YOUR INSTRUCTIONS: From the records below, please print only the lines from the one containing "Cookie- & Privatliv" through the one containing "d’échéance, repérer les", both included. Skip the pictures.

Stored data:
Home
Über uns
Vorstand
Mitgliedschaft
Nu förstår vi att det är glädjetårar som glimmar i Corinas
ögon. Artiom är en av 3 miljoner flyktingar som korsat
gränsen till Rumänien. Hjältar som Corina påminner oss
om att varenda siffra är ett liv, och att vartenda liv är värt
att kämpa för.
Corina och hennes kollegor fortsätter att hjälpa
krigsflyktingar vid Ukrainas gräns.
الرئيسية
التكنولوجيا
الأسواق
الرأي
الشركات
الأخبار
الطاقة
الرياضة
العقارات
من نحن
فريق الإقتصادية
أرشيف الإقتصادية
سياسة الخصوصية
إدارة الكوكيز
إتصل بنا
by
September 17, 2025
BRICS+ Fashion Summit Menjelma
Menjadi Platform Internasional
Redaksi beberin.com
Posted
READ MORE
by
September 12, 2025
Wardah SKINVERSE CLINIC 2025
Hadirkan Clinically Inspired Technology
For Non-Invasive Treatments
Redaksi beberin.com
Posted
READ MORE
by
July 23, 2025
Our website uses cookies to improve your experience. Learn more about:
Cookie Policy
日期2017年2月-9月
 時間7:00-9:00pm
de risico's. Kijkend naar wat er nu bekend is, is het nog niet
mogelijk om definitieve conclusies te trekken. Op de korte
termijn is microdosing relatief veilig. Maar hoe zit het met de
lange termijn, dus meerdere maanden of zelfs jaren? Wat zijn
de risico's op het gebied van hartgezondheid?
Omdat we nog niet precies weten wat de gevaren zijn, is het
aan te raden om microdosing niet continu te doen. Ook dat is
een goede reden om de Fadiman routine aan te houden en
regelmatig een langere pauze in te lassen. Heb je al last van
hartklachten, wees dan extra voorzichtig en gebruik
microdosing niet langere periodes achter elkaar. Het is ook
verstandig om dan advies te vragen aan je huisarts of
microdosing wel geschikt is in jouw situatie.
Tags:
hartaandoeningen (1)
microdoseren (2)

...

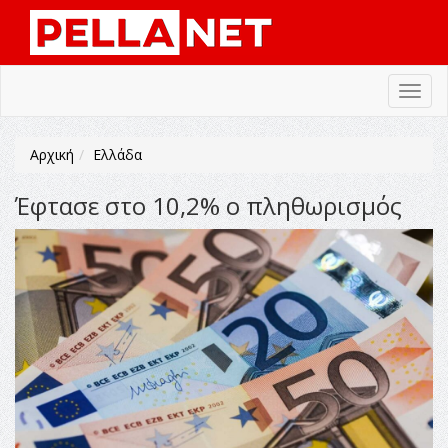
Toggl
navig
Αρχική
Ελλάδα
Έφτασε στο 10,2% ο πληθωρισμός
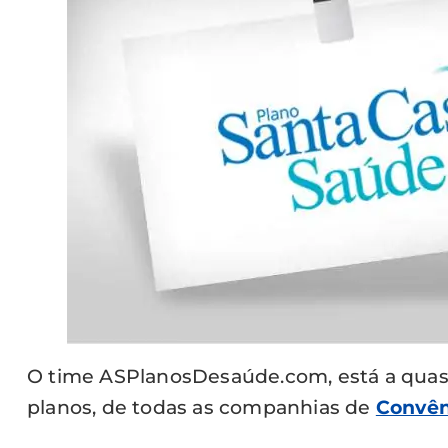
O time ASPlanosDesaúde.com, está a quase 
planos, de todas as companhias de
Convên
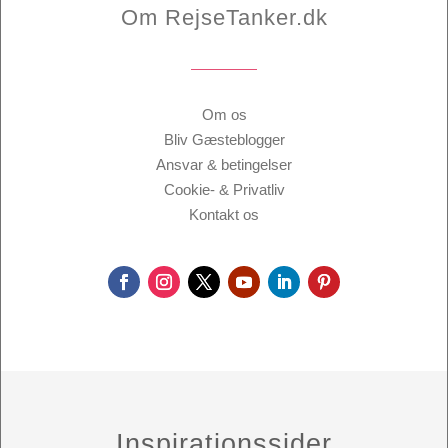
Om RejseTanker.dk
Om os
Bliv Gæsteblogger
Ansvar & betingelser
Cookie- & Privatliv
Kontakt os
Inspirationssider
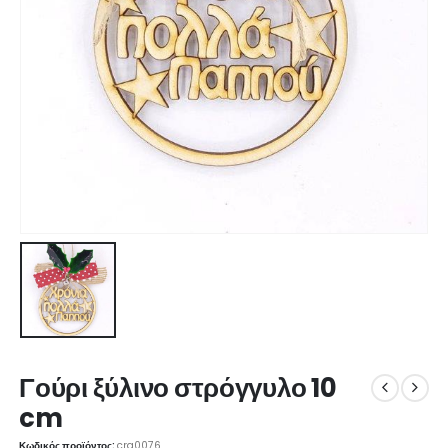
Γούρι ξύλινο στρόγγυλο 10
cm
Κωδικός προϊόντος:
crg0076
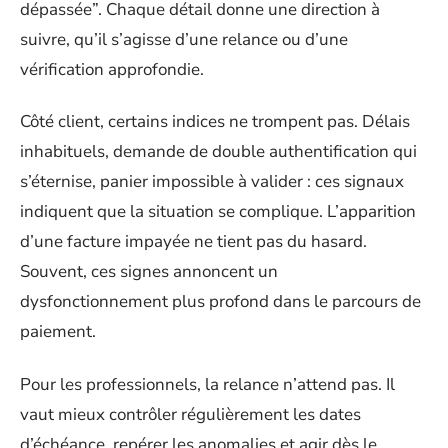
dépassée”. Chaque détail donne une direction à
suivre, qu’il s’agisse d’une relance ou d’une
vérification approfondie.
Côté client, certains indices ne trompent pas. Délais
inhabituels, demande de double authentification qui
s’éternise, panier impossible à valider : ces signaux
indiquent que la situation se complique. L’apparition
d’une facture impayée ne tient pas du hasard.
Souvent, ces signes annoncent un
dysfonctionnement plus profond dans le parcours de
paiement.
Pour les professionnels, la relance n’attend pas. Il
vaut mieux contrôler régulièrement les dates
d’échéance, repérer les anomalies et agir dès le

ANSWER BELOW:
Cookie- & Privatliv
Kontakt os
Inspirationssider
Γούρι ξύλινο στρόγγυλο 10
cm
Κωδικός προϊόντος:
crg0076
dépassée”. Chaque détail donne une direction à
suivre, qu’il s’agisse d’une relance ou d’une
vérification approfondie.
Côté client, certains indices ne trompent pas. Délais
inhabituels, demande de double authentification qui
s’éternise, panier impossible à valider : ces signaux
indiquent que la situation se complique. L’apparition
d’une facture impayée ne tient pas du hasard.
Souvent, ces signes annoncent un
dysfonctionnement plus profond dans le parcours de
paiement.
Pour les professionnels, la relance n’attend pas. Il
vaut mieux contrôler régulièrement les dates
d’échéance, repérer les anomalies et agir dès le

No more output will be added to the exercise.